Tasks for this exercise:
[A] Repeat the text below about the 8th-grade summer assignment, from "For homework, I" up to and including "the book themselves.".
[B] According to the text below about the summer assignment, what share of the credit does the simple completion grade account for?
[C] Summarize the text below about the summer assignment in two sentences.

Given text:
###
I’ve been trying to apply the mnemonic to my teaching too. Take the summer assignment my 8th graders brought to class on the second day. Inherited from last year’s teacher, the hefty requirement included doing response logs on three assigned books, preparing an oral presentation on another choice book, and writing a five-paragraph essay on what it feels like to be homeless (in response to Jerry Spinelli’s Milkweed.) That’s a lot to have teed up right from the start, which means I need to think carefully about my swing.

In the past, I might have dutifully collected all the work at once and tried to grade it as the rest of the quarter unfolded around me (generating lots more new work to grade each week). Maybe I would have waded through its various elements by the time interims rolled around, having a big grade to show for it and a bunch of stale work to return to kids who barely remembered reading the books in the first place.

Taking a more balanced approach honors the time and effort kids put into their work, and also gives us a chance to reinforce important skills and content. In the spirit of low and slow, here’s how I’m handling the summer assignment.

To start, we did a “Got it?” activity on the first day to make sure everyone had the required elements on time and in the correct format. A simple completion grade accounts for about a fifth of the credit. If a student realized while sharing that something wasn’t quite right, he wrote a comment on the rubric to explain where the work fell short. Responsibility for this quick, clerical check was shifted from me to the students.

For homework, I asked students to color code their reader response logs in the margins: yellow for summary, green for discussion; blue for personal connections, and red for critical thinking (including a recommendation). The next day, kids entered the classroom saying things like, “I didn’t have any red,” or, “Is it okay that I had blue and green together in the same paragraph?” By engaging in this metacognitive activity, students could see for themselves how and how well they’d used their “readers’ toolbox.”

As to the oral presentations, instead of listening to a mind-numbing string of them, they’re sprinkled through the week, a few per day. I’m asking kids to take notes each time on a graphic organizer where they record three key ideas, feedback for the presenter (one “plus” and one “to improve”), and rate whether or not they would read the book themselves.
###
Supplied records:
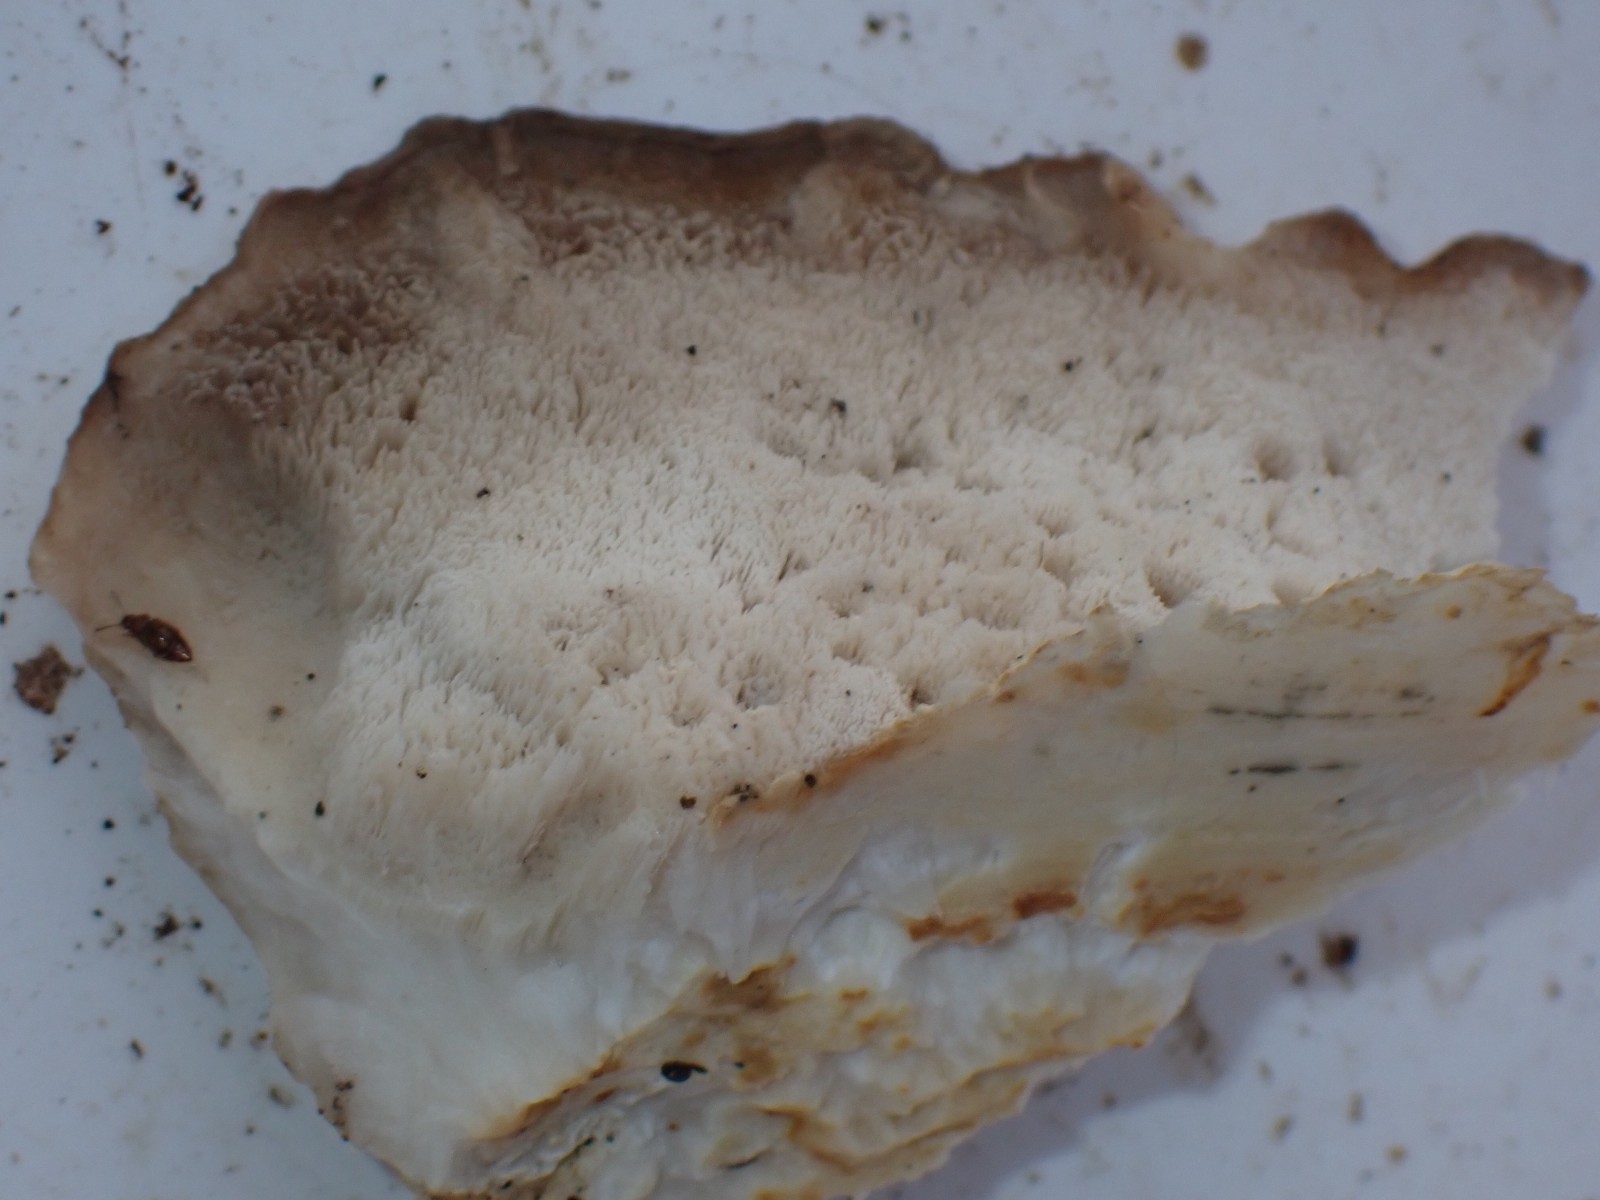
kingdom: Fungi
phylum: Basidiomycota
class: Agaricomycetes
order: Polyporales
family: Incrustoporiaceae
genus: Tyromyces
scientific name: Tyromyces lacteus
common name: mælkehvid kødporesvamp
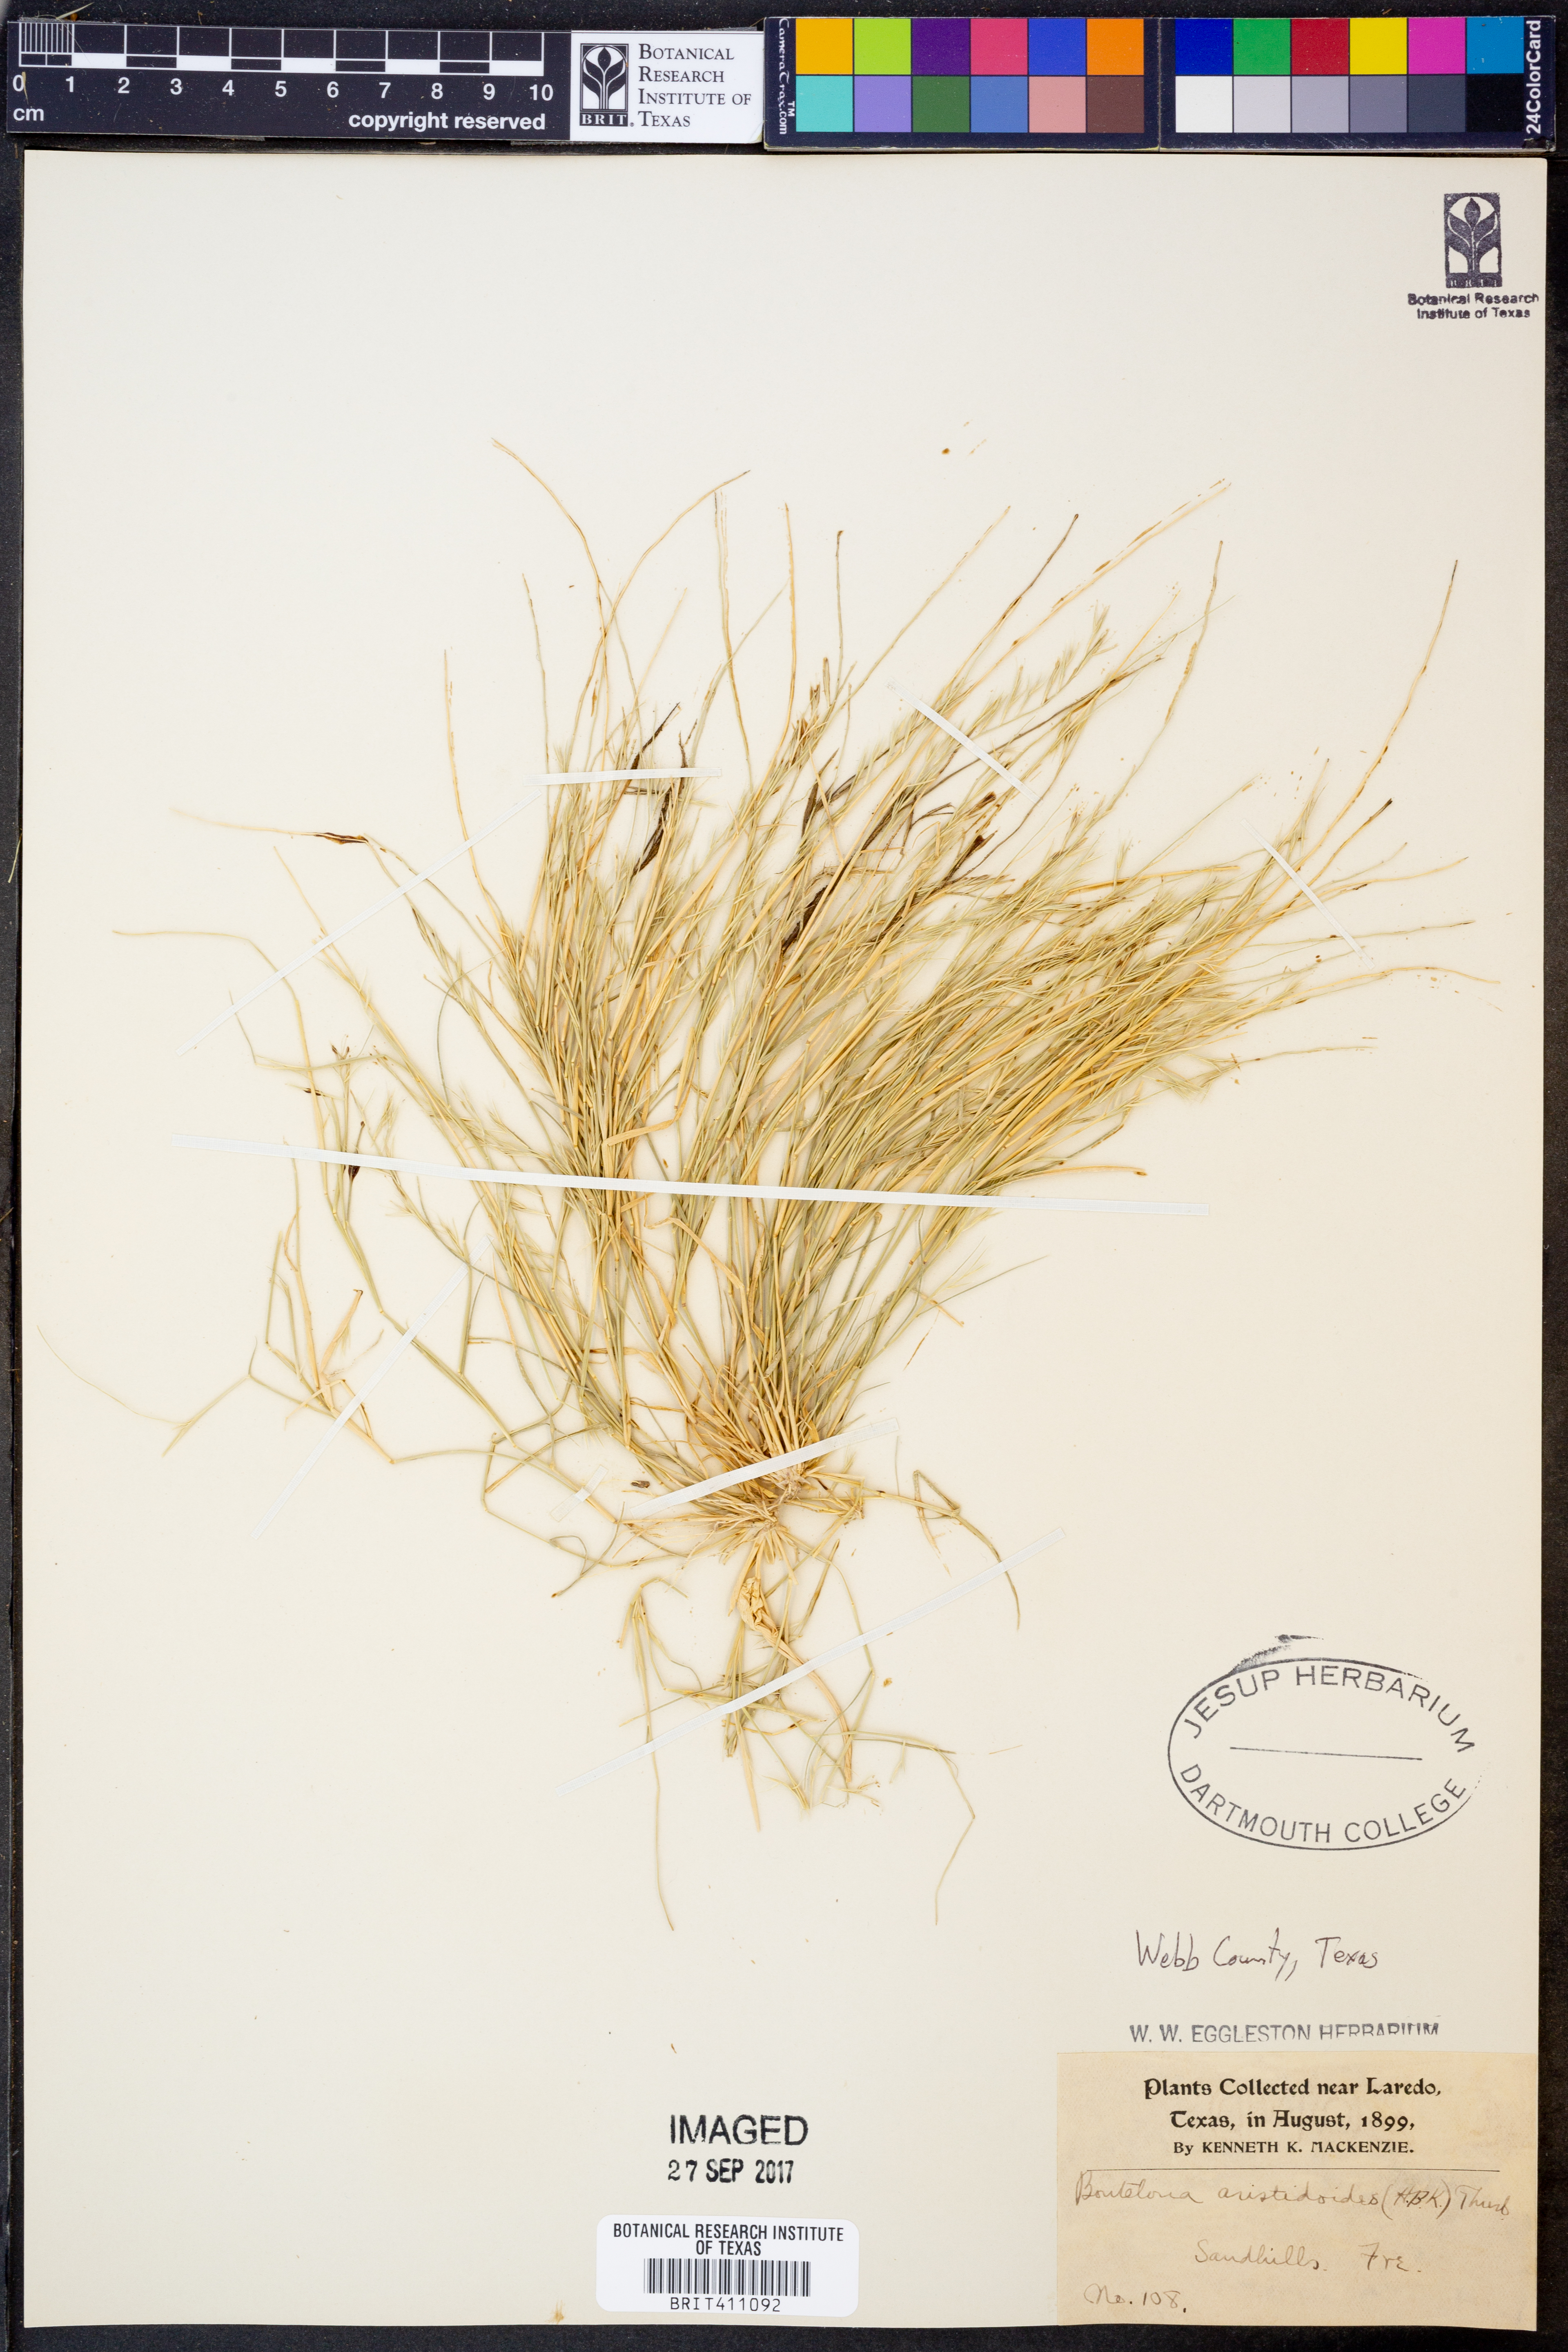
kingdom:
###
The results:
[A]
For homework, I asked students to color code their reader response logs in the margins: yellow for summary, green for discussion; blue for personal connections, and red for critical thinking (including a recommendation). The next day, kids entered the classroom saying things like, “I didn’t have any red,” or, “Is it okay that I had blue and green together in the same paragraph?” By engaging in this metacognitive activity, students could see for themselves how and how well they’d used their “readers’ toolbox.”

As to the oral presentations, instead of listening to a mind-numbing string of them, they’re sprinkled through the week, a few per day. I’m asking kids to take notes each time on a graphic organizer where they record three key ideas, feedback for the presenter (one “plus” and one “to improve”), and rate whether or not they would read the book themselves.

[B] About a fifth of the credit.

[C] A teacher describes taking a balanced approach to a hefty summer assignment brought in by 8th graders, which included response logs on three books, an oral presentation, and a five-paragraph essay, instead of collecting and grading it all at once. Students checked their own work for completion in a "Got it?" activity, color coded their response logs, and take notes on a graphic organizer during oral presentations spread through the week, a few per day.